**** Information ****

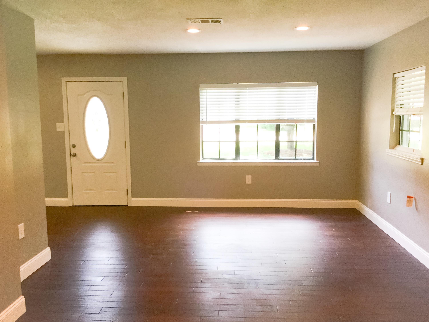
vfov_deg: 45.4
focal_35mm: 31
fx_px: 384
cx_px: 214
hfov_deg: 58.4
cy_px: 161
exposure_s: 1/30
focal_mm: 3.3
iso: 32
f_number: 2.4
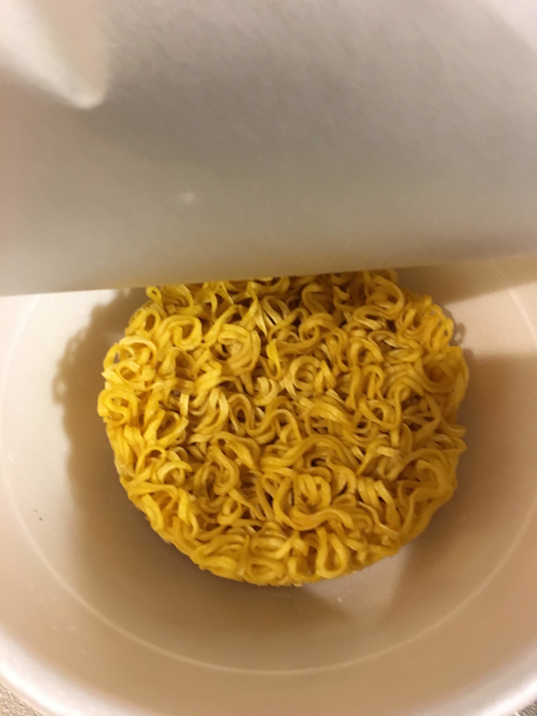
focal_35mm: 29
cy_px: 358
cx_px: 268
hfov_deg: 48.2
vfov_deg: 61.7
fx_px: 600
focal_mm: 4.15
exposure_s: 1/17
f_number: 2.2
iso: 200
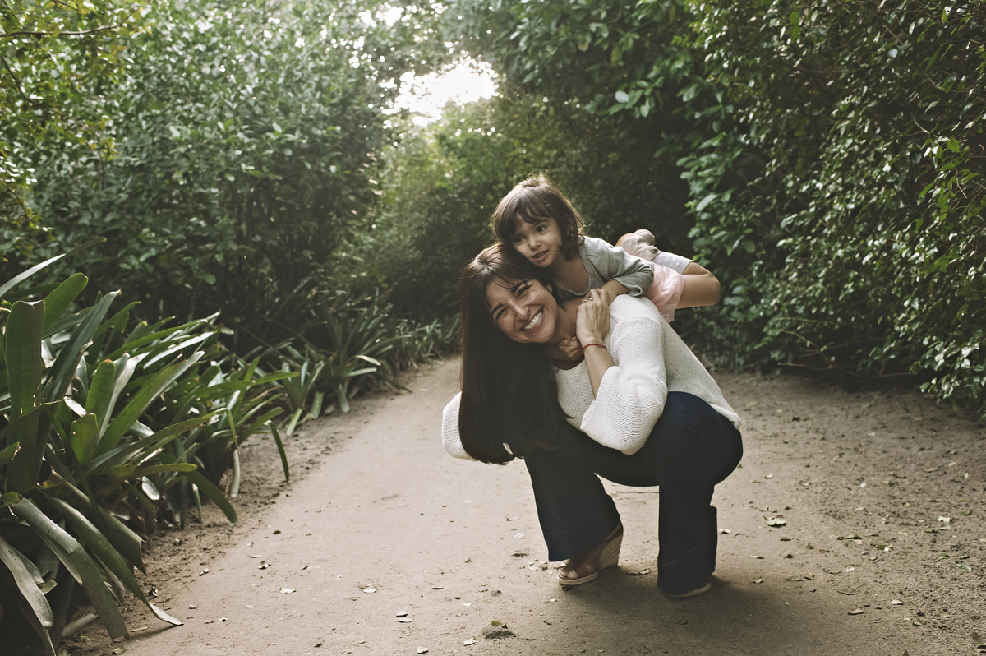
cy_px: 328
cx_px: 493
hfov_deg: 54.5
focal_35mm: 35
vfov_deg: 37.8
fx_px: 958
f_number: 5
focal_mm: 35
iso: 1000
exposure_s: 1/125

****

▸ **Description of the task**: Would you transcribe all of the data exactly, apart from its pictures?

▸ **Answer to the problem**:
vfov_deg: 45.4
focal_35mm: 31
fx_px: 384
cx_px: 214
hfov_deg: 58.4
cy_px: 161
exposure_s: 1/30
focal_mm: 3.3
iso: 32
f_number: 2.4
focal_35mm: 29
cy_px: 358
cx_px: 268
hfov_deg: 48.2
vfov_deg: 61.7
fx_px: 600
focal_mm: 4.15
exposure_s: 1/17
f_number: 2.2
iso: 200
cy_px: 328
cx_px: 493
hfov_deg: 54.5
focal_35mm: 35
vfov_deg: 37.8
fx_px: 958
f_number: 5
focal_mm: 35
iso: 1000
exposure_s: 1/125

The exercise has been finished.